#### [Input for this task]
+++

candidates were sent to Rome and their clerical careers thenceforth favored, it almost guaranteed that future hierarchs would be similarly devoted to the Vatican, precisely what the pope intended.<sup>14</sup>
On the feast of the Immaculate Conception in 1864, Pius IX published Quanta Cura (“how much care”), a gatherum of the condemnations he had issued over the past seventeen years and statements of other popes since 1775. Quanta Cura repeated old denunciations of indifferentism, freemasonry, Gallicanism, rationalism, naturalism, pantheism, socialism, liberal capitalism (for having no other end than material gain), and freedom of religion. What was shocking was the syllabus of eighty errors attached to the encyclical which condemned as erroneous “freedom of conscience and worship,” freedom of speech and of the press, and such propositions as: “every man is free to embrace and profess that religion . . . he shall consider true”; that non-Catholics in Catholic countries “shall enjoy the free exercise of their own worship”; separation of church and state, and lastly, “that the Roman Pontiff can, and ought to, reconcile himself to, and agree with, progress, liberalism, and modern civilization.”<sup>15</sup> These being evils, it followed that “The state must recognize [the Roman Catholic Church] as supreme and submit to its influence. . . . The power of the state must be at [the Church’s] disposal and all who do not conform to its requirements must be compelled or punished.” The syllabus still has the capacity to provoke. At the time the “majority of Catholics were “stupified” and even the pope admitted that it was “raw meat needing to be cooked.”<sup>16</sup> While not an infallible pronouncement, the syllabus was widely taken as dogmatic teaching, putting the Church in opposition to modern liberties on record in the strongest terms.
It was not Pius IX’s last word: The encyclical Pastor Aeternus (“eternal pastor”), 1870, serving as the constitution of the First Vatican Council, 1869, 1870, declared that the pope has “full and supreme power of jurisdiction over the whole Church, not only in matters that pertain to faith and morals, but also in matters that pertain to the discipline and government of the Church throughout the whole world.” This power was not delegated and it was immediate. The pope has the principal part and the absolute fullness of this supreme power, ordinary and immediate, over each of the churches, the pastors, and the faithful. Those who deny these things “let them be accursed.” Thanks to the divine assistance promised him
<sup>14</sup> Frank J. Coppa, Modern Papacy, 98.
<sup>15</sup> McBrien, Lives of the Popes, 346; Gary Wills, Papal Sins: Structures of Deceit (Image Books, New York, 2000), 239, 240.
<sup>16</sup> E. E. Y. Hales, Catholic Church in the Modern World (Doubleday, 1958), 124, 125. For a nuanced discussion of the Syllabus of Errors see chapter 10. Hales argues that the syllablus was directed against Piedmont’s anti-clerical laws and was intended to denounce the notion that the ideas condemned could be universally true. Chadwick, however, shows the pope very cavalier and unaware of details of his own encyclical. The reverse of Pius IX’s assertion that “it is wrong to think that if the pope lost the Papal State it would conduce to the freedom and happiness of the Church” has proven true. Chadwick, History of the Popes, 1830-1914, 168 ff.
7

+++

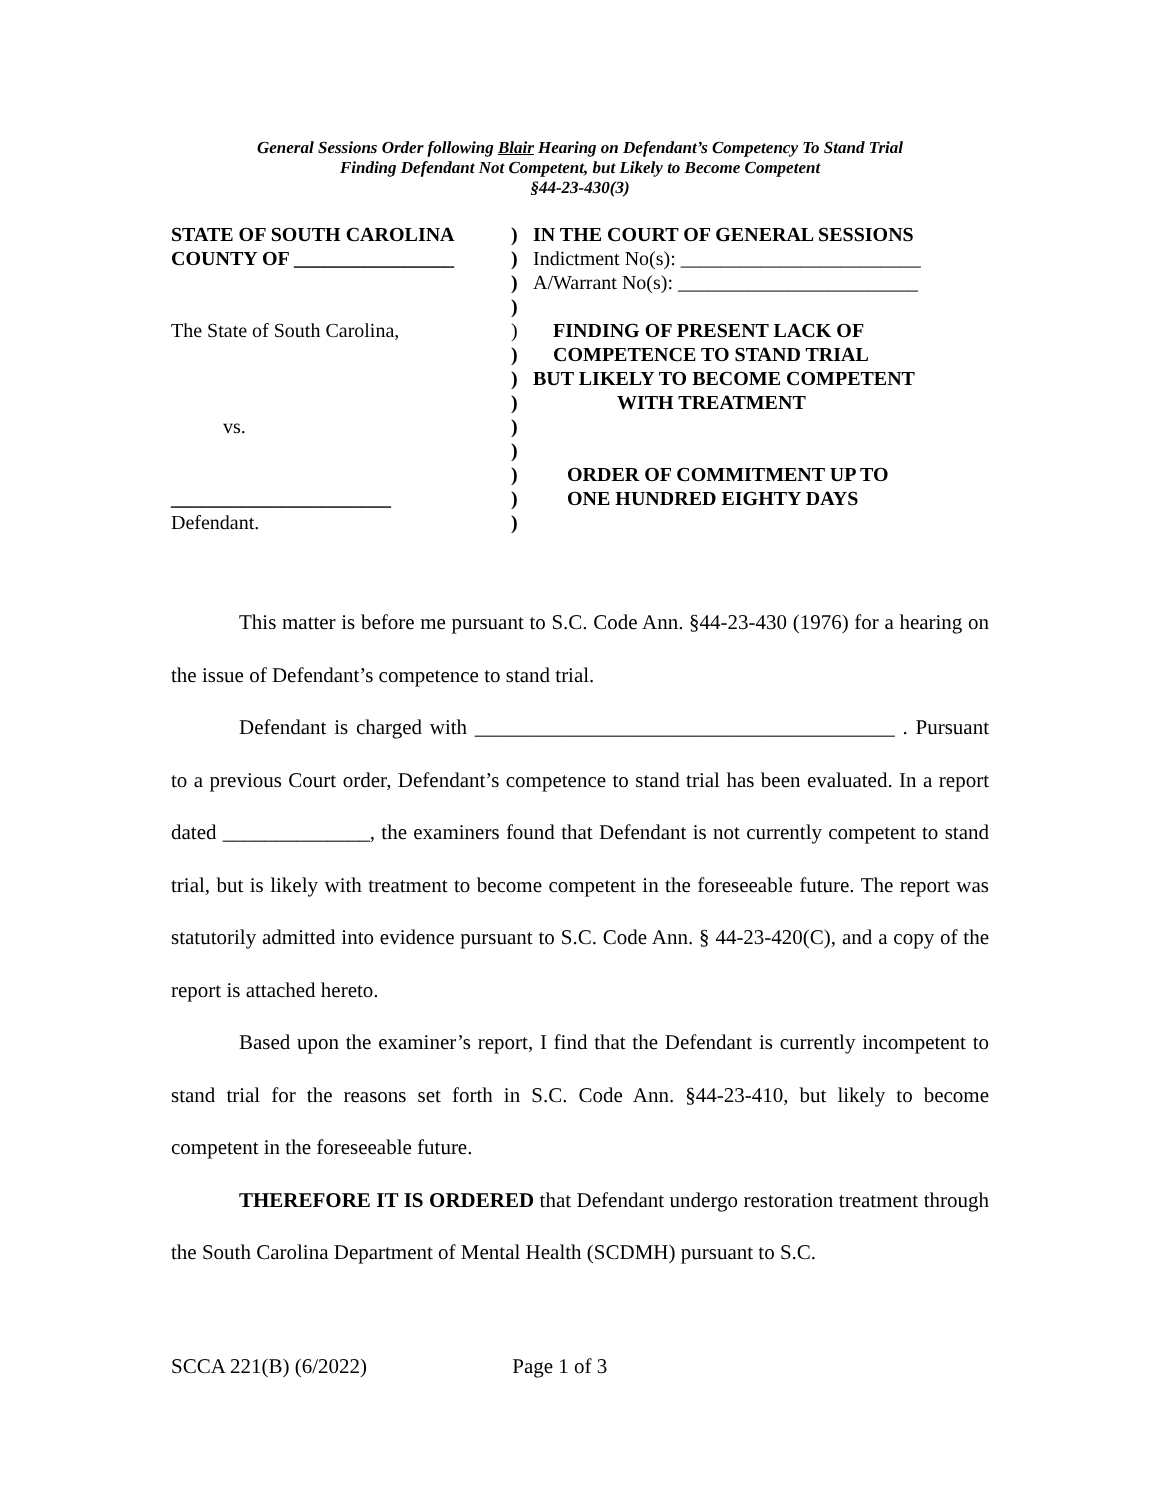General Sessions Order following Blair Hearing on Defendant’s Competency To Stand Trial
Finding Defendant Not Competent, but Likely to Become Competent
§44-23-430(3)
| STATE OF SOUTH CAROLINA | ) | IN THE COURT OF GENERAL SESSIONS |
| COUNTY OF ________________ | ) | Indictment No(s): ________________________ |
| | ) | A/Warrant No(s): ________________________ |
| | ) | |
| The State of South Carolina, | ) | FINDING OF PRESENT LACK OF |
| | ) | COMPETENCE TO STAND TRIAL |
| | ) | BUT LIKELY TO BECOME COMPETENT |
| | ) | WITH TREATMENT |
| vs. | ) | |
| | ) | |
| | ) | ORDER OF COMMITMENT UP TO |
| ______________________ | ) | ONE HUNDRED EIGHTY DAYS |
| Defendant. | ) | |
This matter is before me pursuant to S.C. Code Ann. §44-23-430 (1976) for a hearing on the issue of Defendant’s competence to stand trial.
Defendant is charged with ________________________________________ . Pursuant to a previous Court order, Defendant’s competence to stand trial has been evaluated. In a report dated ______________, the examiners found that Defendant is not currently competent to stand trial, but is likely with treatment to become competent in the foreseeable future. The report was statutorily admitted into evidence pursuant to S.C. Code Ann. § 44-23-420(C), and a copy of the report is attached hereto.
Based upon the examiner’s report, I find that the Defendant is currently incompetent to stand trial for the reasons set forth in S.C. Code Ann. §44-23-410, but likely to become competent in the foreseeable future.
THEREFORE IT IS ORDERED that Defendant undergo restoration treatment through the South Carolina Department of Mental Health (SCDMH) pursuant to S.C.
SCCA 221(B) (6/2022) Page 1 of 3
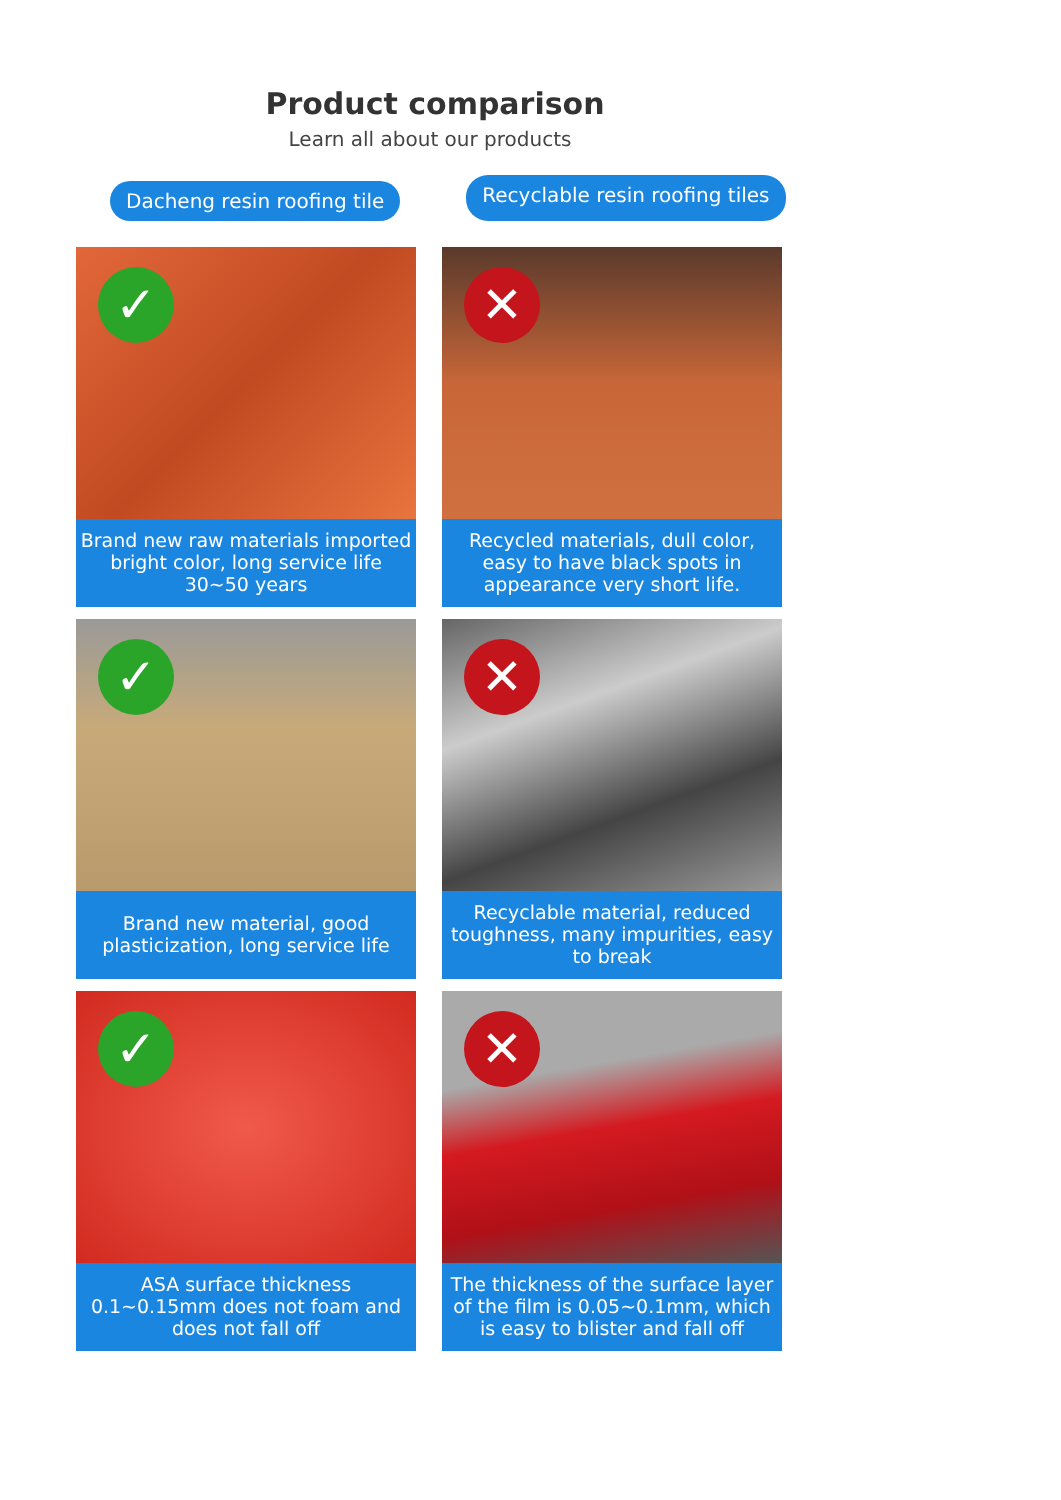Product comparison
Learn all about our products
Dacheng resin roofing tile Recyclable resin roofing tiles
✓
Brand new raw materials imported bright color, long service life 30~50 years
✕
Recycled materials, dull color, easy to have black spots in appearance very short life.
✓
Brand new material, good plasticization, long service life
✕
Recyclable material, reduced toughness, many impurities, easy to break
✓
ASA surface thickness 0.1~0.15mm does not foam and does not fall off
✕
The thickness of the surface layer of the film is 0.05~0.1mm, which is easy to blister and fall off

+++

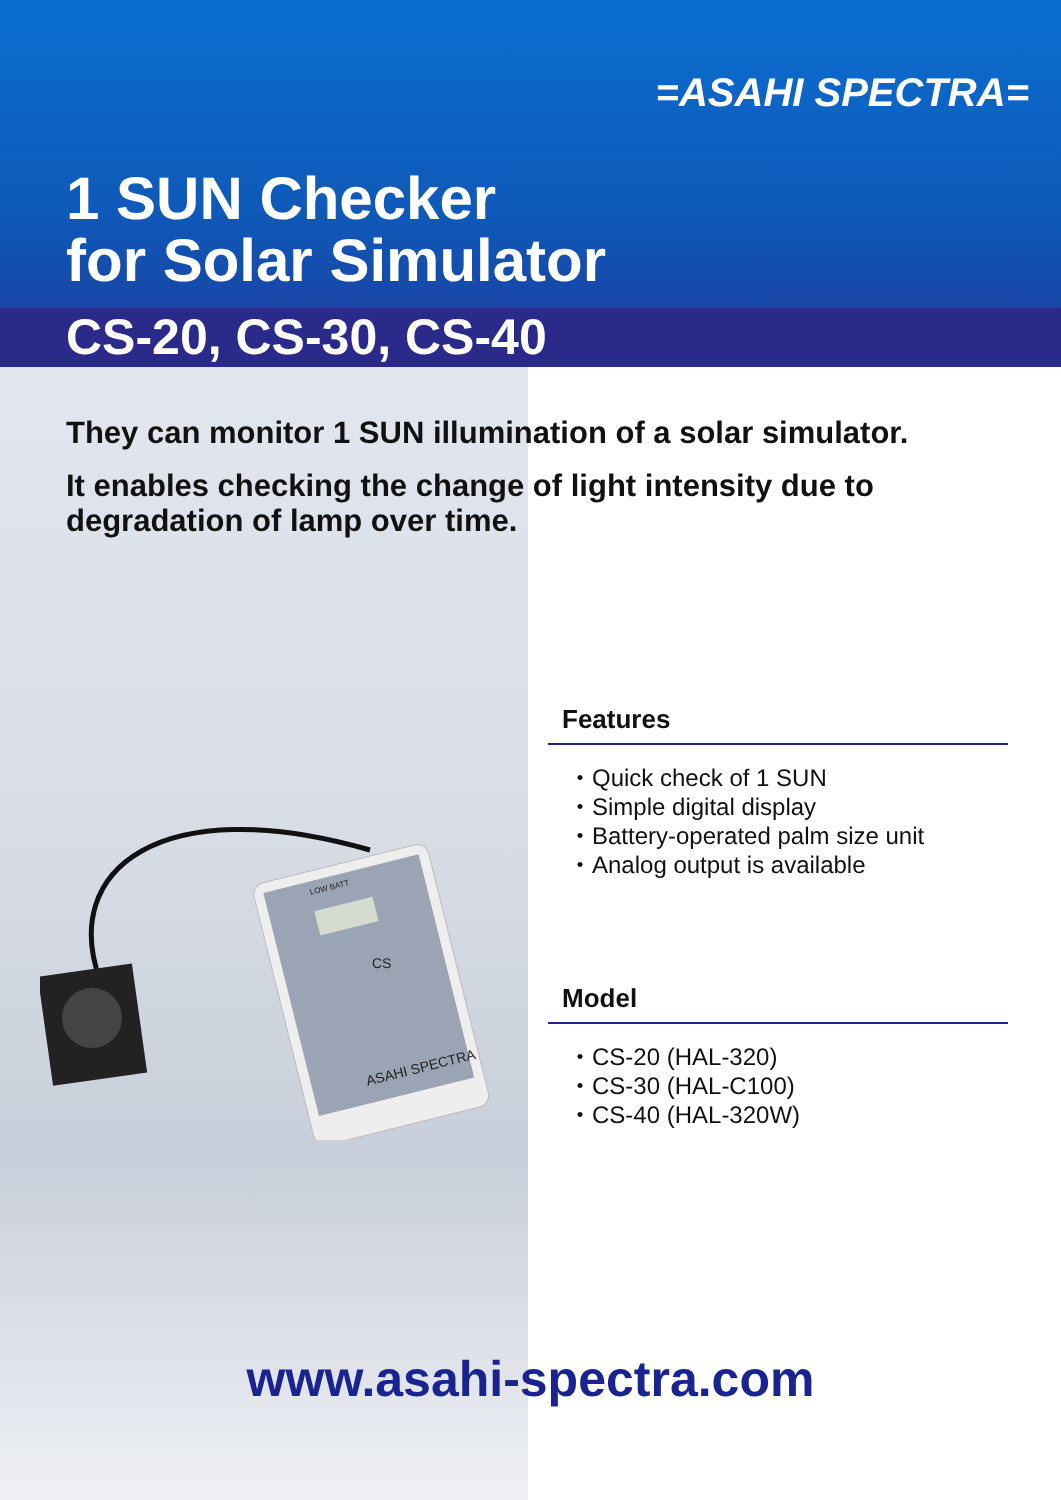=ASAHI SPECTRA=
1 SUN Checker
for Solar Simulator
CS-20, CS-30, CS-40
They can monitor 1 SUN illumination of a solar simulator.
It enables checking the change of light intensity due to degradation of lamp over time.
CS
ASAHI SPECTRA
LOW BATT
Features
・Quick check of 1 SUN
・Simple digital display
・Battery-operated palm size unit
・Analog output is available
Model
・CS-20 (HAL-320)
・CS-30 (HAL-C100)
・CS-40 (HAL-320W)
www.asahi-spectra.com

+++

#### [Task objective]
Search the listing for the string "long". Copy each line where it is found.

#### [Output for this exercise]
Brand new raw materials imported bright color, long service life 30~50 years
Brand new material, good plasticization, long service life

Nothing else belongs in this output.